Abstract
Evolutionary theory predicts that the spread of cytoplasmic sex ratio distorters leads to the evolution of host nuclear suppressors, although there are extremely few empirical observations of this phenomenon. Here, we demonstrate that a nuclear suppressor of a cytoplasmic male killer has spread rapidly in a population of the green lacewing Mallada desjardinsi. An M. desjardinsi population, which was strongly female-biased in 2011 because of a high prevalence of the male-killing Spiroplasma endosymbiont, had a sex ratio near parity in 2016, despite a consistent Spiroplasma prevalence. Most of the offspring derived from individuals collected in 2016 had 1 : 1 sex ratios in subsequent generations. Contrastingly, all-female or female-biased broods appeared frequently from crossings of these female offspring with males derived from a laboratory line founded by individuals collected in 2011. These results suggest near-fixation of a nuclear suppressor against male killing in 2016 and reject the notion that a non-male-killing Spiroplasma variant has spread in the population. Consistently, no significant difference was detected in mitochondrial haplotype variation between 2011 and 2016. These findings, and earlier findings in the butterfly Hypolimnas bolina in Samoa, suggest that these quick events of male recovery occur more commonly than is generally appreciated.
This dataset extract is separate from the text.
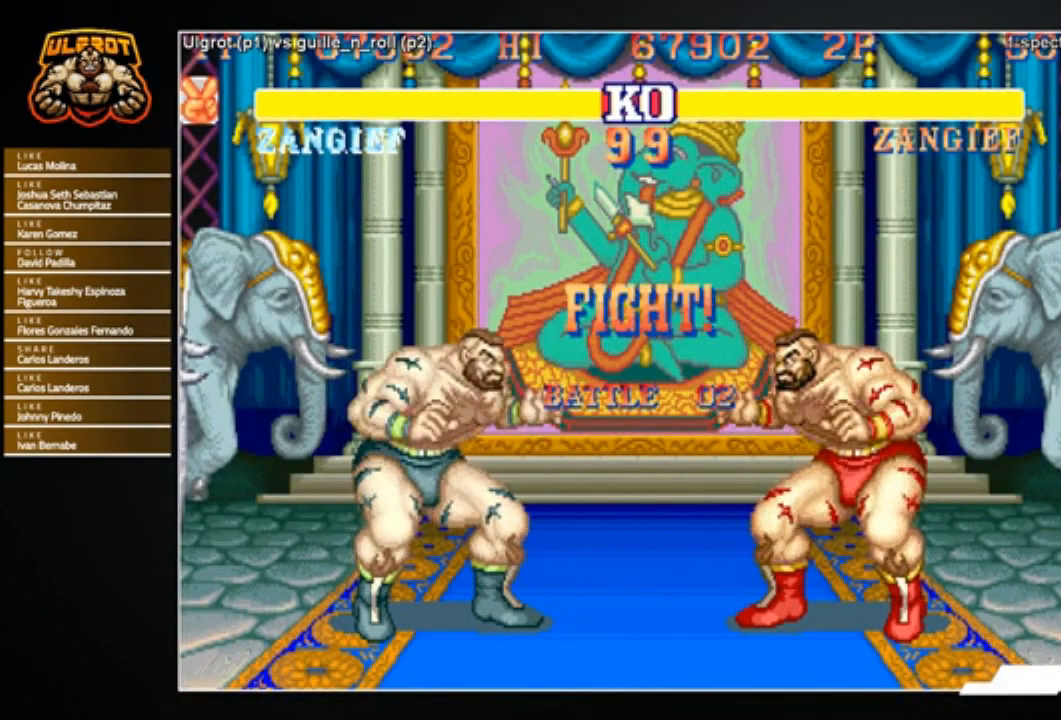
{"buttons": [], "left_stick": "left", "events": [[267, "R1", "down"], [267, "SQUARE", "down"], [267, "TRIANGLE", "down"], [300, "R1", "up"], [300, "SQUARE", "up"], [300, "TRIANGLE", "up"]]}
Keywords: endosymbiont, evolutionary arms race, genetic suppression, green lacewing, sex ratio bias, Spiroplasma
1. Introduction
Selfish genetic elements are characterized by their ability to spread in a population despite the harm they impose on their hosts [1–5]. Cytoplasmic elements (e.g. maternally transmitted endosymbionts and organelles) are not transferred to the next generation through sperm and hence can be advantageous if they distort the sex ratio towards females. Nuclear genes, however, can be selectively favoured if they can return the population to a 1 : 1 sex ratio: there is a so-called cytonuclear conflict or evolutionary arms race over control of the sex ratio [6–8]. Some arthropod species are infected with maternally transmitted endosymbionts that distort the host sex ratio towards females by killing or feminizing males [9,10]. The existence of host suppressors acting against cytoplasmic sex ratio distorters has been reported in several species of arthropods such as lady beetles [11], Drosophila fruit flies [12], woodlice [13] and dwarf spiders [14]. However, the spread of a suppressor in a host population has been described only in a single species, the butterfly Hypolimnas bolina [15–18].
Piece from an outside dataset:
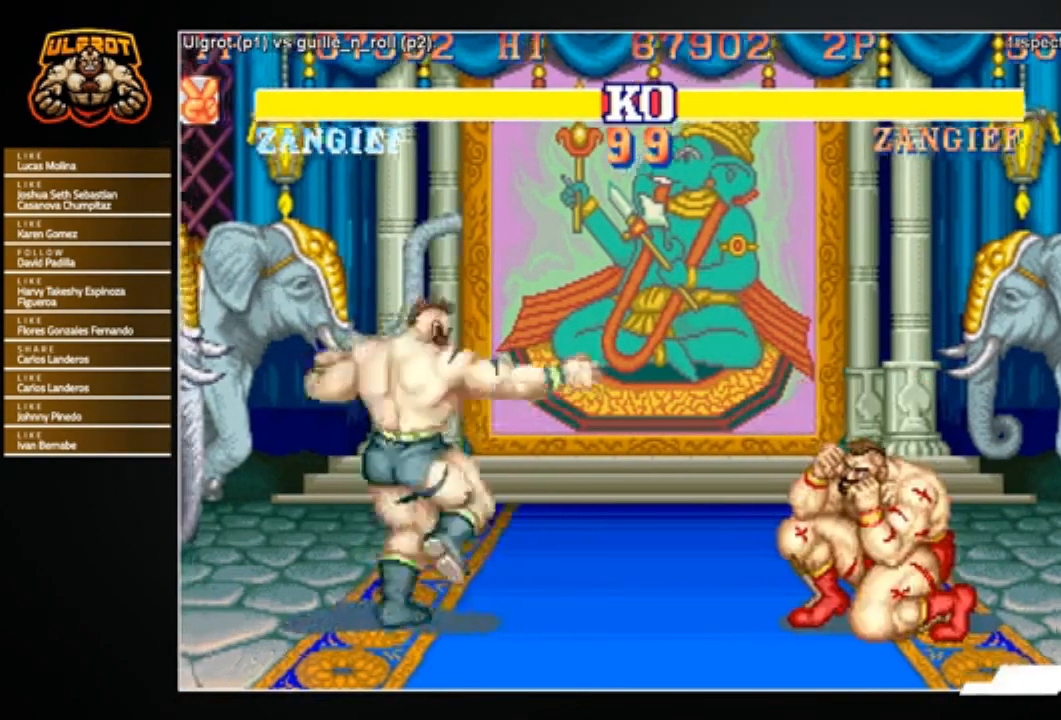
{"buttons": [], "left_stick": "left", "events": [[301, "left_stick", "right"], [467, "left_stick", "left"]]}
In a Samoan island population of H. bolina, an extremely female-biased sex ratio (about 100 females per male) was first reported in the early twentieth century [19,20]. In 2000, a similarly skewed sex ratio in this population was discovered, and the cause of the skew was revealed to be the prevalence of a cytoplasmically inherited Wolbachia endosymbiont [21,22]. Subsequent examinations of the population in 2005 and 2006 revealed transition of the population sex ratio to nearly 1 : 1, despite the near fixation of Wolbachia [16]. Cross-breeding experiments revealed that the 1 : 1 sex ratio was owing to the presence of a dominant zygotic suppressor against male killing [17]. It has been estimated that the suppressor spread very rapidly in the H. bolina population until it reached near fixation (within about 10 generations) [16].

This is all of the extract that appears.